Liou asserts that his intent was to avoid the "appearance of impropriety created by having his name connected with claims for prior fees" by assigning the claim to a third party for the sole purpose of collecting on such claim in someone else's name. He is blind to the impropriety of that activity.

Although the U.S. Trustee argues that the bad faith filing of a petition with Schedule F omitting Liou's name violated Fed. R. Bankr. Proc. 9011, he seeks sanctions under 11 U.S.C. § 105(a) rather than relying on Rule 9011. The language of § 105(a) furnishes the bankruptcy courts with ample authority to sanction conduct that abuses the judicial process, including conduct that unreasonably and vexatiously multiplies bankruptcy. In the Matter of Volpert, 110 F.3d 494, 500 (7th Cir. 1997).

Conclusion

"O what a tangled web we weave.

When others we practice to deceive."

— Anon.

Liou deserves sanction for his intentional abuse of the judicial process by requiring him to disgorge the monies received through use of the fake Kolar Claim to receive payment due to him for unpaid fees due in the prior bankruptcy case, i. e., $1,663.41.

Liou testified that it was not his intent to deceive the court in this case or the other questioned cases by listing his claim for prior case fees in Kolar's name, even though his office filed the Kolar claim and endorsed to Liou some checks paid on the claim. Rather, he claims he had a good faith belief that he needed to file the claims in the name of a nominee to "avoid the appearance of impropriety" and for procedural reasons based on purported discussions with a representative of the Chapter 13 Trustee. However, that representative credibly denied Liou's version of their discussion, and testified that he told Liou that "if he was in any way connected, that we would object to the claim because it's improper." So, Liou knew that the Chapter 13 Trustee would have objected to the claim for the prior case fees if he filed the claim in his own name. Liou's attempt to cast the burden of his wrongdoing on the Chapter 13 Trustee's representative only magnified his wrongdoing and shows that he did not act in good faith at all.

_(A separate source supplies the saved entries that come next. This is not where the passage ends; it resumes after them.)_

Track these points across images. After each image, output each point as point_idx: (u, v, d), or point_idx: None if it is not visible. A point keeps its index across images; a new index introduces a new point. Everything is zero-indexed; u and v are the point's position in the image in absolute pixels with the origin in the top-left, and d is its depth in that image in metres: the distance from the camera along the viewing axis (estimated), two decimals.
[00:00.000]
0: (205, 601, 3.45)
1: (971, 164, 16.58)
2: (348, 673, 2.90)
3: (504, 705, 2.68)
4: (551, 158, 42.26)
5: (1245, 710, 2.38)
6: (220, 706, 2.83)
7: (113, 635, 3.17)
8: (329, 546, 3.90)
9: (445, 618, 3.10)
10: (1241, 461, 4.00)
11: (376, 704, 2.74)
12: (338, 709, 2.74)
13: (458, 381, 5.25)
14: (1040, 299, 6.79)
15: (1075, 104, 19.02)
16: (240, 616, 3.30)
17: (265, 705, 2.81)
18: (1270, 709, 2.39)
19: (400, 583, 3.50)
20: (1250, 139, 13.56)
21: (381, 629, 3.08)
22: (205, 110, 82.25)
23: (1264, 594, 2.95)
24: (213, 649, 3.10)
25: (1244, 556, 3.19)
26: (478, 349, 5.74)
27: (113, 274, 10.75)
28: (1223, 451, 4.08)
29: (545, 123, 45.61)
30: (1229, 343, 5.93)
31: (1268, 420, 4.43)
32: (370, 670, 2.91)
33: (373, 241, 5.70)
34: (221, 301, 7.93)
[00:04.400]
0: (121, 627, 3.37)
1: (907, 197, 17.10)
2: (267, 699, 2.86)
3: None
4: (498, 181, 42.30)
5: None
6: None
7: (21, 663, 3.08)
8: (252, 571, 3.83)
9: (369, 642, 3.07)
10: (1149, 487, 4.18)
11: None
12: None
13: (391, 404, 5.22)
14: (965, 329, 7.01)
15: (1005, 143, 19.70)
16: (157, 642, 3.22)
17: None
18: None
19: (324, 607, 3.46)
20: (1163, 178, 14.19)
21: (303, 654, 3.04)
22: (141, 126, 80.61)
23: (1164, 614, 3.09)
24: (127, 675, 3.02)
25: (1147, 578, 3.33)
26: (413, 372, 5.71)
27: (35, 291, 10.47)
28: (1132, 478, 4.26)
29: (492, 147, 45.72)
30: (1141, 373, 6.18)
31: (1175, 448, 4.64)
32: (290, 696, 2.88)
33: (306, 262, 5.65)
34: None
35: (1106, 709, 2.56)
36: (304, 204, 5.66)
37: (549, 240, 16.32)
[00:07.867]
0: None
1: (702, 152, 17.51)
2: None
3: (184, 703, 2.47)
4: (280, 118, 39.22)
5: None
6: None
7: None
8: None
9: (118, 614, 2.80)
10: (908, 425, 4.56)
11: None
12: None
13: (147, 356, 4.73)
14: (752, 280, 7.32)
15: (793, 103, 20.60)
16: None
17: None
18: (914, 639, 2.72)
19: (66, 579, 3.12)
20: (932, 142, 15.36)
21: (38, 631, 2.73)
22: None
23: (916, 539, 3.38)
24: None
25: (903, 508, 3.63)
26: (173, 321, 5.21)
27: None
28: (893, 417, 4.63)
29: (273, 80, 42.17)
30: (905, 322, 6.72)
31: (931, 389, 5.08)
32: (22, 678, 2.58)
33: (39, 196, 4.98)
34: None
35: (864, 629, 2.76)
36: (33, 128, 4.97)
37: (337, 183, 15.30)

Liou's response to the warning of that representative was to go through the motions of finding a "nominee," filing a fake claim in the nominee's name, and couching the basis for the claim as "assignee to breach of contract." The monies collected on the claim were paid over to Liou. As a result, he was still connected to the claim, which the Chapter 13 representative warned him was viewed as improper.

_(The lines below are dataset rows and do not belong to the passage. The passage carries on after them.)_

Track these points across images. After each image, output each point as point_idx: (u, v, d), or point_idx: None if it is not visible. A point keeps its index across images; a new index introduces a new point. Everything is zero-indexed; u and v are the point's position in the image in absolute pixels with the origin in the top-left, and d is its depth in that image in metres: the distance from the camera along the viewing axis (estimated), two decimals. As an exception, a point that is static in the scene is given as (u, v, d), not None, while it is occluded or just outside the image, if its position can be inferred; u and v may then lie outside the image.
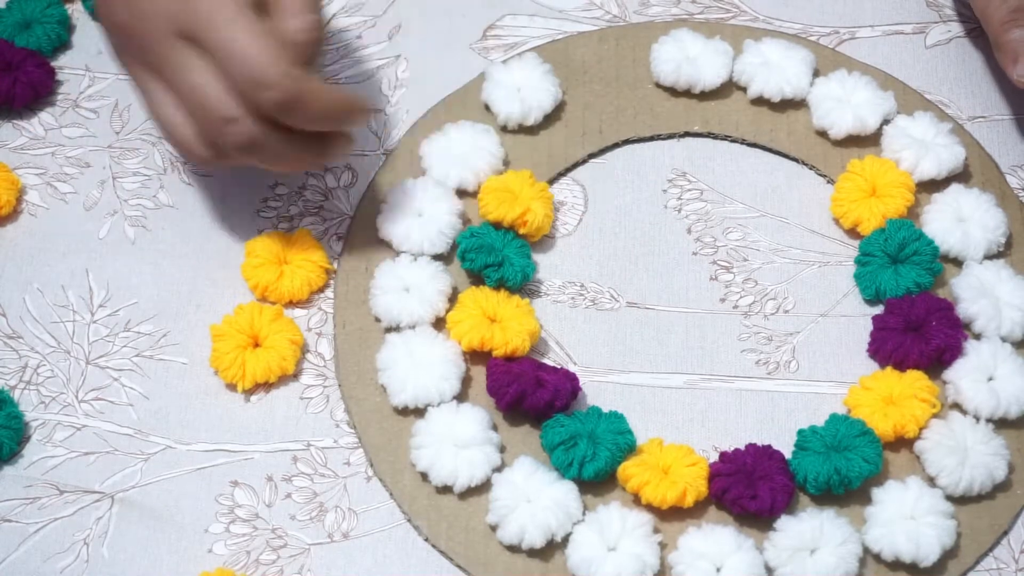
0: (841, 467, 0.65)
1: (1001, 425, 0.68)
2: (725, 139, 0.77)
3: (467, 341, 0.69)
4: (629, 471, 0.66)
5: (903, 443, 0.68)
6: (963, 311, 0.71)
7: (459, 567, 0.66)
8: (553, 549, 0.66)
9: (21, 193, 0.74)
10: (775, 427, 0.69)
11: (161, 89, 0.68)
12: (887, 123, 0.76)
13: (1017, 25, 0.73)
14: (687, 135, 0.77)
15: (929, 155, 0.74)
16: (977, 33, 0.81)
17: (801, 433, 0.67)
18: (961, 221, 0.73)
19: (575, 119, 0.77)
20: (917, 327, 0.70)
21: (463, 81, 0.78)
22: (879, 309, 0.72)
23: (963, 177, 0.75)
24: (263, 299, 0.72)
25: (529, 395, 0.67)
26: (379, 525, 0.67)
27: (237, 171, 0.75)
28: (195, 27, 0.66)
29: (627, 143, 0.77)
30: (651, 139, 0.77)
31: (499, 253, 0.71)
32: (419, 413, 0.68)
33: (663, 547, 0.65)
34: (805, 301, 0.72)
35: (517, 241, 0.72)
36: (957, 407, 0.69)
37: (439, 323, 0.70)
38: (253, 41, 0.65)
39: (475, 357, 0.70)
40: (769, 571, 0.65)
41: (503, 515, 0.65)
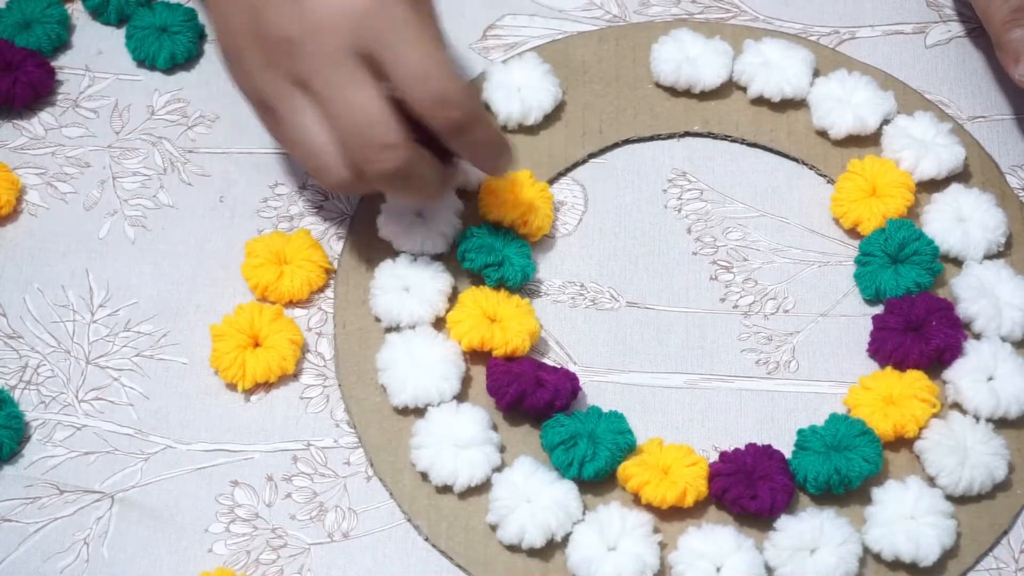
0: (841, 467, 0.65)
1: (1001, 425, 0.68)
2: (725, 139, 0.77)
3: (467, 341, 0.69)
4: (629, 471, 0.66)
5: (903, 443, 0.68)
6: (963, 311, 0.71)
7: (459, 567, 0.66)
8: (553, 549, 0.66)
9: (21, 193, 0.74)
10: (775, 427, 0.69)
11: (309, 107, 0.66)
12: (887, 123, 0.76)
13: (1018, 24, 0.73)
14: (687, 135, 0.77)
15: (929, 155, 0.74)
16: (977, 33, 0.81)
17: (801, 433, 0.67)
18: (961, 221, 0.73)
19: (575, 119, 0.77)
20: (917, 327, 0.70)
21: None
22: (879, 309, 0.72)
23: (963, 177, 0.75)
24: (263, 299, 0.72)
25: (529, 395, 0.67)
26: (379, 525, 0.67)
27: (237, 171, 0.75)
28: (379, 44, 0.64)
29: (627, 143, 0.77)
30: (651, 139, 0.77)
31: (499, 253, 0.70)
32: (419, 413, 0.68)
33: (663, 547, 0.65)
34: (805, 301, 0.72)
35: (517, 241, 0.72)
36: (957, 407, 0.69)
37: (439, 323, 0.70)
38: (442, 61, 0.65)
39: (475, 357, 0.70)
40: (769, 571, 0.65)
41: (503, 515, 0.65)
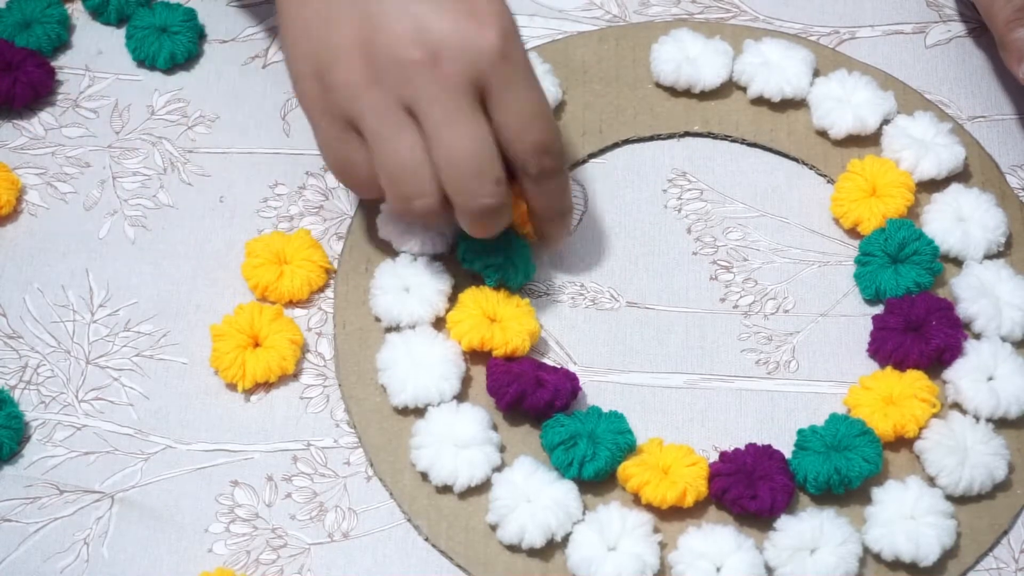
0: (841, 467, 0.65)
1: (1001, 425, 0.68)
2: (725, 139, 0.77)
3: (467, 341, 0.69)
4: (629, 471, 0.66)
5: (903, 443, 0.68)
6: (963, 311, 0.71)
7: (459, 567, 0.66)
8: (553, 549, 0.66)
9: (21, 193, 0.74)
10: (775, 427, 0.69)
11: (412, 131, 0.65)
12: (887, 123, 0.76)
13: (1022, 24, 0.73)
14: (687, 135, 0.77)
15: (929, 155, 0.74)
16: (977, 33, 0.81)
17: (801, 433, 0.67)
18: (961, 221, 0.73)
19: (575, 119, 0.77)
20: (917, 327, 0.70)
21: (463, 81, 0.78)
22: (879, 309, 0.72)
23: (963, 177, 0.75)
24: (263, 299, 0.72)
25: (529, 395, 0.67)
26: (379, 525, 0.67)
27: (237, 171, 0.75)
28: (497, 82, 0.65)
29: (627, 143, 0.77)
30: (651, 139, 0.77)
31: (499, 253, 0.70)
32: (419, 413, 0.68)
33: (663, 547, 0.65)
34: (805, 301, 0.72)
35: (518, 241, 0.71)
36: (957, 407, 0.69)
37: (439, 323, 0.70)
38: (548, 109, 0.67)
39: (475, 357, 0.70)
40: (769, 571, 0.65)
41: (503, 515, 0.65)
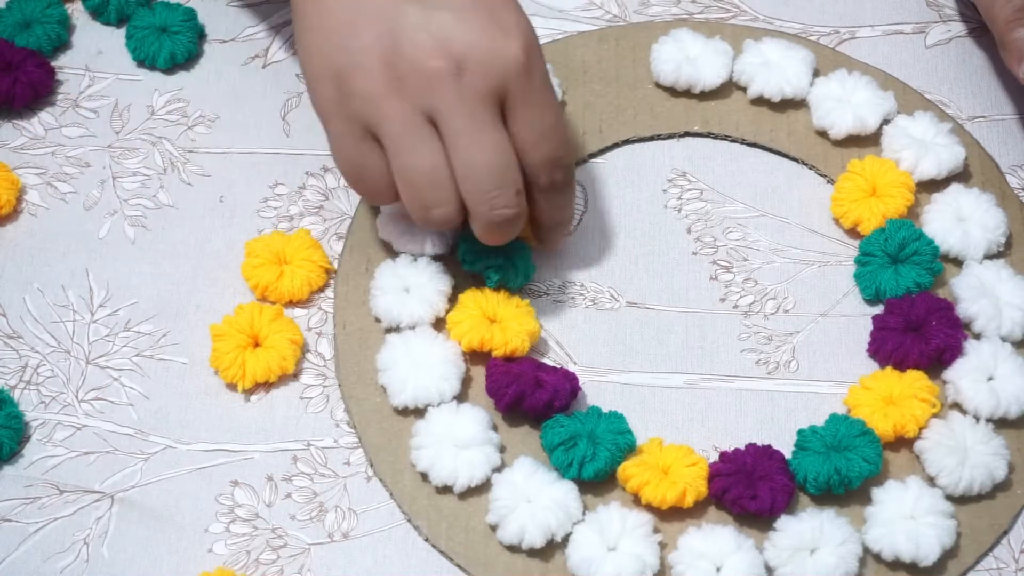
0: (841, 467, 0.65)
1: (1001, 425, 0.68)
2: (725, 139, 0.77)
3: (467, 341, 0.69)
4: (629, 471, 0.66)
5: (903, 443, 0.68)
6: (963, 311, 0.71)
7: (459, 567, 0.66)
8: (553, 549, 0.66)
9: (21, 193, 0.74)
10: (775, 427, 0.69)
11: (434, 141, 0.65)
12: (887, 123, 0.76)
13: (1022, 24, 0.73)
14: (687, 135, 0.77)
15: (929, 155, 0.74)
16: (977, 33, 0.80)
17: (801, 433, 0.67)
18: (961, 221, 0.73)
19: (575, 119, 0.77)
20: (917, 327, 0.70)
21: (463, 81, 0.78)
22: (879, 309, 0.72)
23: (963, 177, 0.75)
24: (263, 299, 0.72)
25: (528, 396, 0.67)
26: (379, 525, 0.67)
27: (237, 171, 0.75)
28: (519, 94, 0.65)
29: (627, 143, 0.77)
30: (651, 139, 0.77)
31: (499, 254, 0.70)
32: (419, 413, 0.68)
33: (663, 547, 0.65)
34: (805, 301, 0.72)
35: (517, 242, 0.71)
36: (957, 407, 0.69)
37: (439, 323, 0.70)
38: (563, 124, 0.68)
39: (475, 357, 0.70)
40: (769, 571, 0.65)
41: (503, 515, 0.65)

There is ample basis under § 105 to sanction Liou for his intentional abuse of the judicial process by requiring repayment to Debtor of the monies received under the Kolar Claim that actually represented Liou's effort to collect unpaid fees of $1,663.41 due to him in the prior bankruptcy case. Whether or not the technical rules ethical rules were violated, Liou's efforts to conceal his claim by filing phony claims must be addressed under § 105. Falsifying or causing others to falsify bankruptcy schedules or claims cannot be tolerated. Doing that will be sanctioned by this court.